Insgesamt beteiligten sich in den vergangenen Wochen laut Verdi rund 400 000 Beschäftigte an den Warnstreiks in verschiedenen Bereichen des öffentlichen Diensts. »Das ist die größte Warnstreikbeteiligung seit vielen Jahren und Jahrzehnten«, so Wer­neke. Seit Anfang des Jahres verzeichnet Verdi 70 000 neue Mitglieder. »Das ist der stärkste Mitgliederanstieg seit unserer Gründung vor mehr als 20 Jahren«, sagte Werneke.

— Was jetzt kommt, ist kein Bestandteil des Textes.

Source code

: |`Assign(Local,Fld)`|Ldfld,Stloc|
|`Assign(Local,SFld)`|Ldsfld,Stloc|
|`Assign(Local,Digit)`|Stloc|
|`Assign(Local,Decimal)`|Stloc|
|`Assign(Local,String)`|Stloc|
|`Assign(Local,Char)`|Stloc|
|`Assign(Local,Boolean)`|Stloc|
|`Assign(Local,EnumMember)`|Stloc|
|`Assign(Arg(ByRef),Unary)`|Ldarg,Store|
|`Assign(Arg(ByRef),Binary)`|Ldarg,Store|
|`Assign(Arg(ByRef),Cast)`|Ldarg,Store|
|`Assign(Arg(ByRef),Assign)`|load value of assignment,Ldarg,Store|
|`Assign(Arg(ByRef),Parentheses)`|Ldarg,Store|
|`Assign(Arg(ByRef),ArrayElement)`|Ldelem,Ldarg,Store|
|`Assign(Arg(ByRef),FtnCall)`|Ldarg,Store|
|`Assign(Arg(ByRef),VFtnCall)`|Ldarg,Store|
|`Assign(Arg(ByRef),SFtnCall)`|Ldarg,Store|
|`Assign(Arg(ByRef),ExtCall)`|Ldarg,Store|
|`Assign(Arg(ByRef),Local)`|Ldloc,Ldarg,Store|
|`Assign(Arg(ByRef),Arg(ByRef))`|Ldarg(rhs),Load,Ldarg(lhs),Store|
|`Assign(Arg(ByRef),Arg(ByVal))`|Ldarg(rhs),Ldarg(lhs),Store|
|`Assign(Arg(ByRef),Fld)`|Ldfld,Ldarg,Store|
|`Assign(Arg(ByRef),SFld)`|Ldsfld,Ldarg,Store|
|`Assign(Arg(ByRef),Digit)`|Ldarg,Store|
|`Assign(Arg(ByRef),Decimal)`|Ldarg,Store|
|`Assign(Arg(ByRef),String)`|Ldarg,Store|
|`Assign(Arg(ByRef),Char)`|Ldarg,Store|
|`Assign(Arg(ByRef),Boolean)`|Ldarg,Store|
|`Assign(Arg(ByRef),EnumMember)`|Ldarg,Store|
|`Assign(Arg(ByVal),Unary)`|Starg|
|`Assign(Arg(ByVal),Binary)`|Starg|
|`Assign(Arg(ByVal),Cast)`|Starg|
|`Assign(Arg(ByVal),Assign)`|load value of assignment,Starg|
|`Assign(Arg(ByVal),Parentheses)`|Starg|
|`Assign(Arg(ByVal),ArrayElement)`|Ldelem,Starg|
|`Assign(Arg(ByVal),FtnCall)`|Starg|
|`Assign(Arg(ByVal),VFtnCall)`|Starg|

Zwar dienten Streiks nicht der Gewinnung von Mitgliedern. Viele, die sich erstmals an einem Arbeitskampf beteiligten, würden dann aber eintreten. Die Beschäftigten seien es leid, »sich jeden Tag mit warmen Worten abspeisen zu lassen, während die Arbeitsbedingungen immer schlechter werden und viele Stellen unbesetzt sind«. Bei der dritten und entscheidenden Runde der Tarifverhandlungen im öffentlichen Dienst, die ebenfalls am Montag in Potsdam begann, fordert Verdi für die Beschäftigten eine Gehaltserhöhung um 10,5 Prozent noch in diesem Jahr, mindestens aber 500 Euro mehr pro Monat.

Seit Anfang des Jahres verzeichnet Verdi 70 000 neue Mitglieder.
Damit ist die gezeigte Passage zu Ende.